Hello, we use CyberNeko as the parser for html mails on our WebTop 5 collaboration platform, always with balance tags on (turning it off brings many problems).
We found that html containing svg tags, will break the html flux, obtaining a modified html output that won't work the same as original.
For example:
<a href="..."><svg ....>....</svg></a>
will be parsed producing this wrong sequence
<a href="..."></a><svg ....>....</svg>
and links on the svg elements will not work anymore.
We have verified that the callbacks to start/end tags arrive in the wrong sequence.
Is there a chance that this is corrected? Or should we fork the project and try out a solution of our own?
If you provide a patch fixing the problem, it can be quickly applied.
Actually I did not try latest 1.9.9 but only 1.9.6.x , as it it is the highest version available on maven repos. Why isn't 1.9.9 available?
I would recommend to use the latest available version (1.9.21). You can give a try to HtmlUnit's fork of Neko as well, perhas does it already contain a fix for your issue: https://github.com/HtmlUnit/htmlunit-neko
Yes thanks, moving to the html unit neko solved the problem automagically!

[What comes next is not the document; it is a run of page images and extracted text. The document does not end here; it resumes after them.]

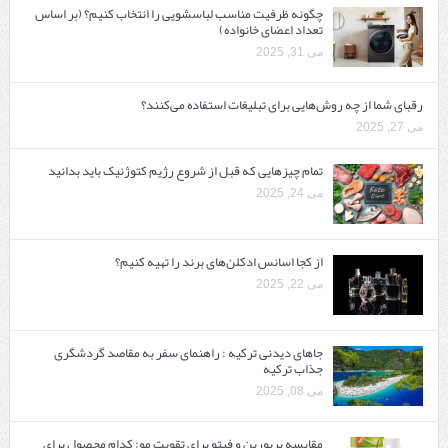
چگونه ظرفیت مناسب لباسشویی را انتخاب کنیم؟ (بر اساس
تعداد اعضای خانواده)
می 31, 2025
رقبای شما از چه روش‌هایی برای تبلیغات استفاده می‌کنند؟
می 27, 2025
تمام چیزهایی که قبل از شروع رژیم کتوژنیک باید بدانید‎
می 24, 2025
از کجا اسانس ادکلن‌های برند را تهیه کنیم؟
می 22, 2025
جاهای دیدنی ترکیه : راهنمای سفر به مقاصد گردشگری
جذاب ترکیه
می 08, 2025
مقایسه پریورین و فیتو برای تقویت مو: کدام محصول برای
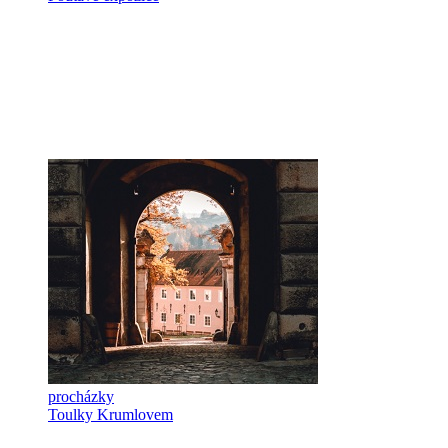
procházky
Toulky Krumlovem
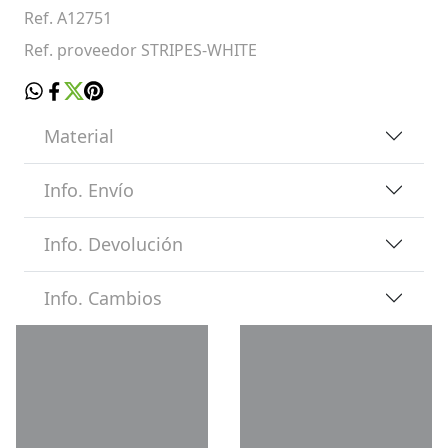
Ref. A12751
Ref. proveedor STRIPES-WHITE
Material
Info. Envío
Info. Devolución
Info. Cambios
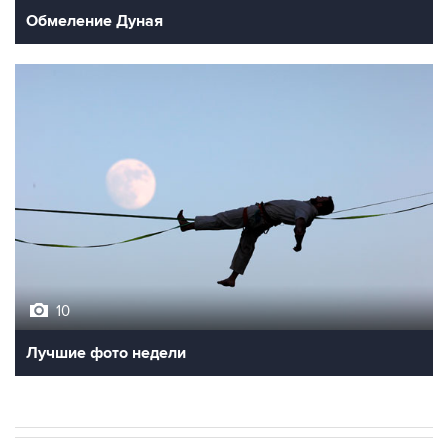
Обмеление Дуная
10
Лучшие фото недели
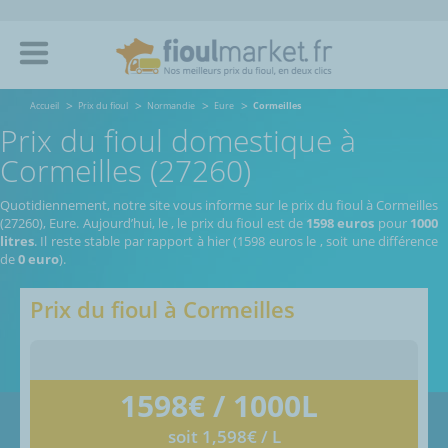
Accueil
Prix du fioul
Normandie
Eure
Cormeilles
Prix du fioul domestique à
Cormeilles (27260)
Quotidiennement, notre site vous informe sur le prix du fioul à Cormeilles
(27260), Eure.
Aujourd’hui, le
,
le prix du fioul est de
1598 euros
pour
1000
litres
. Il reste stable par rapport à hier (1598 euros le
, soit une différence
de
0 euro
).
Prix du fioul à
Cormeilles
1598
€ / 1000L
soit 1,598€ / L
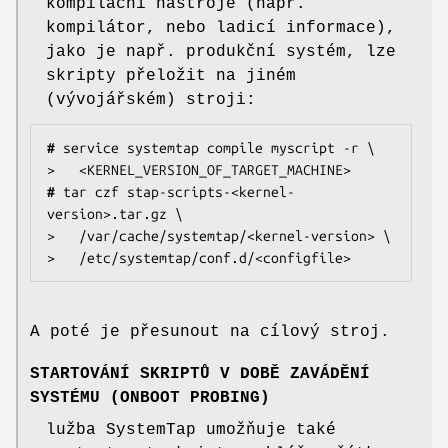
kompilační nástroje (např.
kompilátor, nebo ladicí informace),
jako je např. produkční systém, lze
skripty přeložit na jiném
(vývojářském) stroji:
#
 service systemtap compile myscript -r \

#
 tar czf stap-scripts-<kernel-
version>.tar.gz \

>   /var/cache/systemtap/<kernel-version> \

>   /etc/systemtap/conf.d/<configfile>
A poté je přesunout na cílový stroj.
STARTOVÁNÍ SKRIPTŮ V DOBĚ ZAVÁDĚNÍ
SYSTÉMU (ONBOOT PROBING)
lužba SystemTap umožňuje také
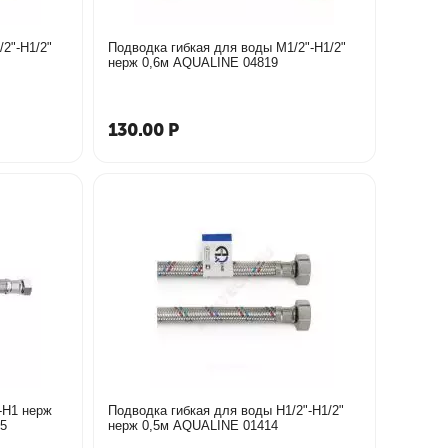
2"-Н1/2"
Подводка гибкая для воды М1/2"-Н1/2"
нерж 0,6м AQUALINE 04819
130.00
Р
-Н1 нерж
Подводка гибкая для воды Н1/2"-Н1/2"
2465
нерж 0,5м AQUALINE 01414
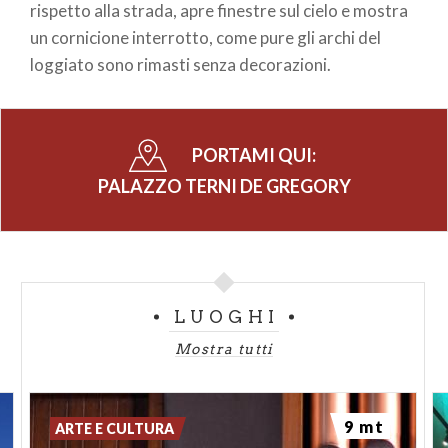
rispetto alla strada, apre finestre sul cielo e mostra
un cornicione interrotto, come pure gli archi del
loggiato sono rimasti senza decorazioni.
PORTAMI QUI:
PALAZZO TERNI DE GREGORY
LUOGHI
Mostra tutti
9 mt
ARTE E CULTURA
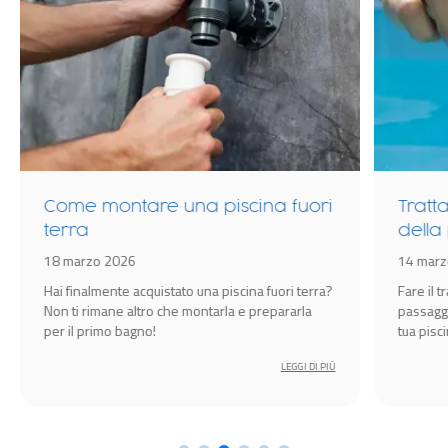
Come montare una piscina fuori
Tratt
terra
della
18 marzo 2026
14 marz
Hai finalmente acquistato una piscina fuori terra?
Fare il 
Non ti rimane altro che montarla e prepararla
passagg
per il primo bagno!
tua pisc
sempre i
LEGGI DI PIÙ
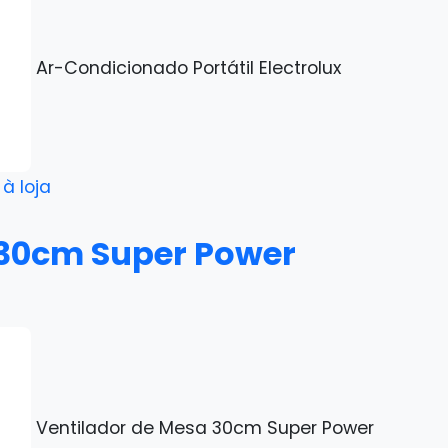
Ar-Condicionado Portátil Electrolux
r à loja
 30cm Super Power
Ventilador de Mesa 30cm Super Power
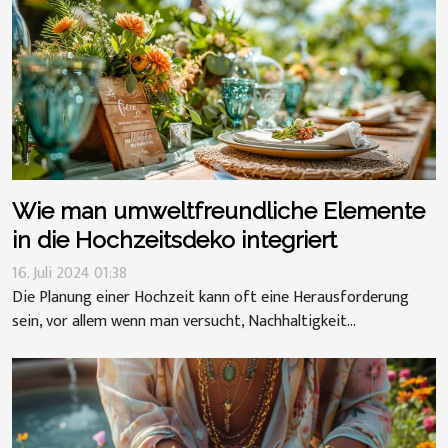
Wie man umweltfreundliche Elemente
in die Hochzeitsdeko integriert
16. Juli 2024 01:38
Die Planung einer Hochzeit kann oft eine Herausforderung
sein, vor allem wenn man versucht, Nachhaltigkeit...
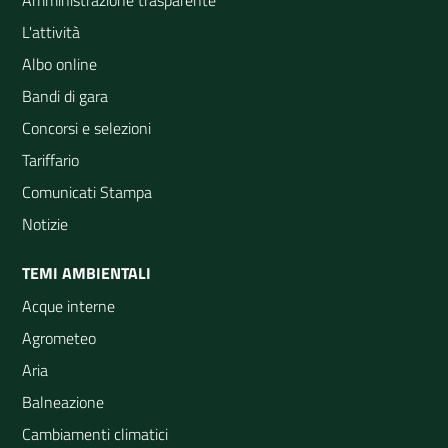
L'attività
Albo online
Bandi di gara
Concorsi e selezioni
Tariffario
Comunicati Stampa
Notizie
TEMI AMBIENTALI
Acque interne
Agrometeo
Aria
Balneazione
Cambiamenti climatici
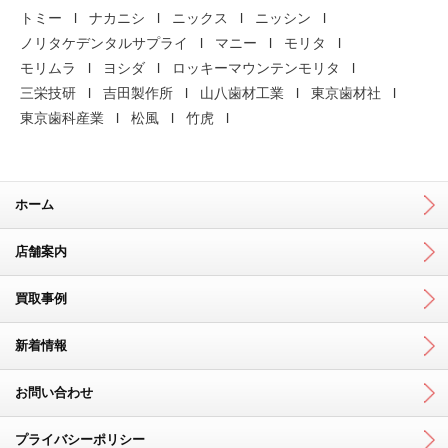
トミー
ナカニシ
ニックス
ニッシン
ノリタケデンタルサプライ
マニー
モリタ
モリムラ
ヨシダ
ロッキーマウンテンモリタ
三栄技研
吉田製作所
山八歯材工業
東京歯材社
東京歯科産業
松風
竹虎
ホーム
店舗案内
買取事例
新着情報
お問い合わせ
プライバシーポリシー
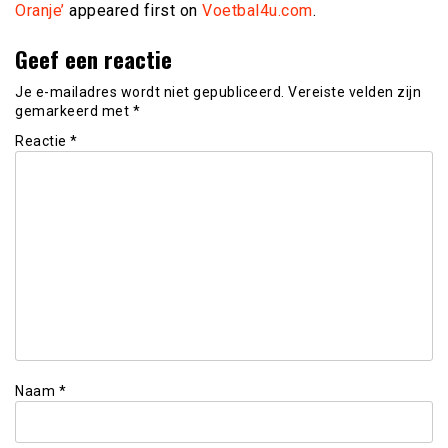
Oranje’
appeared first on
Voetbal4u.com
.
Geef een reactie
Je e-mailadres wordt niet gepubliceerd.
Vereiste velden zijn
gemarkeerd met
*
Reactie
*
Naam
*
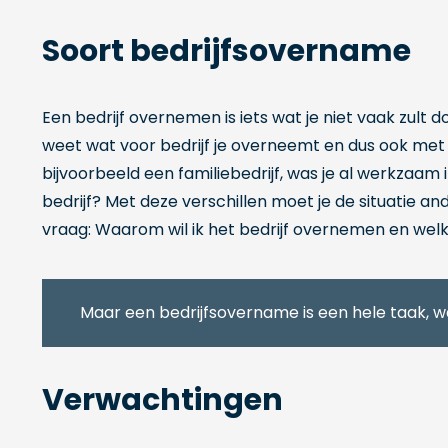
Soort bedrijfsovername
Een bedrijf overnemen is iets wat je niet vaak zult d
weet wat voor bedrijf je overneemt en dus ook met 
bijvoorbeeld een familiebedrijf, was je al werkzaam 
bedrijf? Met deze verschillen moet je de situatie a
vraag: Waarom wil ik het bedrijf overnemen en welk
Maar een bedrijfsovername is een hele taak, wa
Verwachtingen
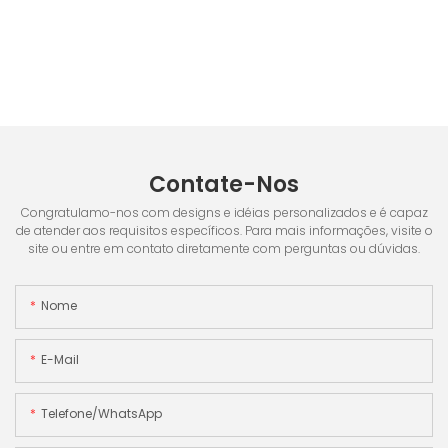
Contate-Nos
Congratulamo-nos com designs e idéias personalizados e é capaz
de atender aos requisitos específicos. Para mais informações, visite o
site ou entre em contato diretamente com perguntas ou dúvidas.
Nome
E-Mail
Telefone/WhatsApp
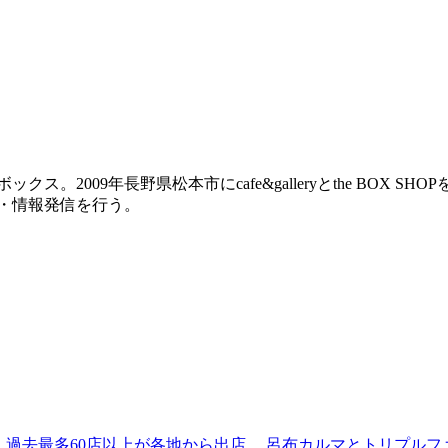
2009年長野県松本市にcafe&galleryとthe BOX SH
画・情報発信を行う。
 過去最多60店以上が各地から出店。 呂布カルマとトリプルファイヤー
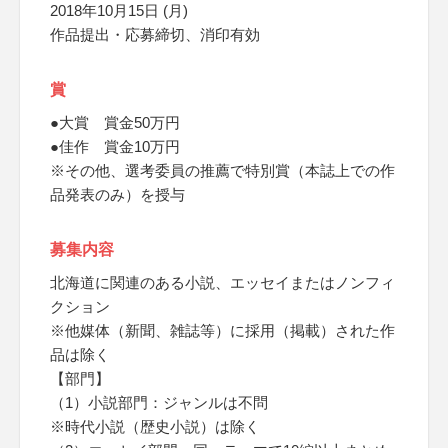
2018年10月15日 (月)
作品提出・応募締切、消印有効
賞
●大賞 賞金50万円
●佳作 賞金10万円
※その他、選考委員の推薦で特別賞（本誌上での作
品発表のみ）を授与
募集内容
北海道に関連のある小説、エッセイまたはノンフィ
クション
※他媒体（新聞、雑誌等）に採用（掲載）された作
品は除く
【部門】
（1）小説部門：ジャンルは不問
※時代小説（歴史小説）は除く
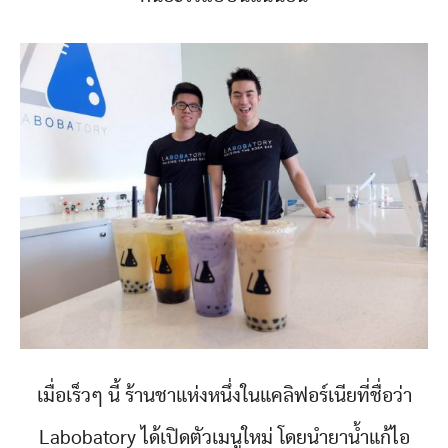
เมื่อเร็วๆ นี้ ร้านชาแห่งหนึ่งในแคลิฟอร์เนียที่ชื่อว่า
Labobatory ได้เปิดตัวเมนูใหม่ โดยนำยาน้ำแก้ไอ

For others reading this thread, the latest available version of Neko is currently (1.9.22): https://search.maven.org/artifact/net.sourceforge.nekohtml/nekohtml/1.9.22/jar - The 1.9.6.x version Sonicle refers to above is at an older set of artifact coordinates: https://search.maven.org/artifact/nekohtml/nekohtml/1.9.6.2/jar - If you are using that old version, you should switch to: net.sourceforge.nekohtml:nekohtml:1.9.22 or greater.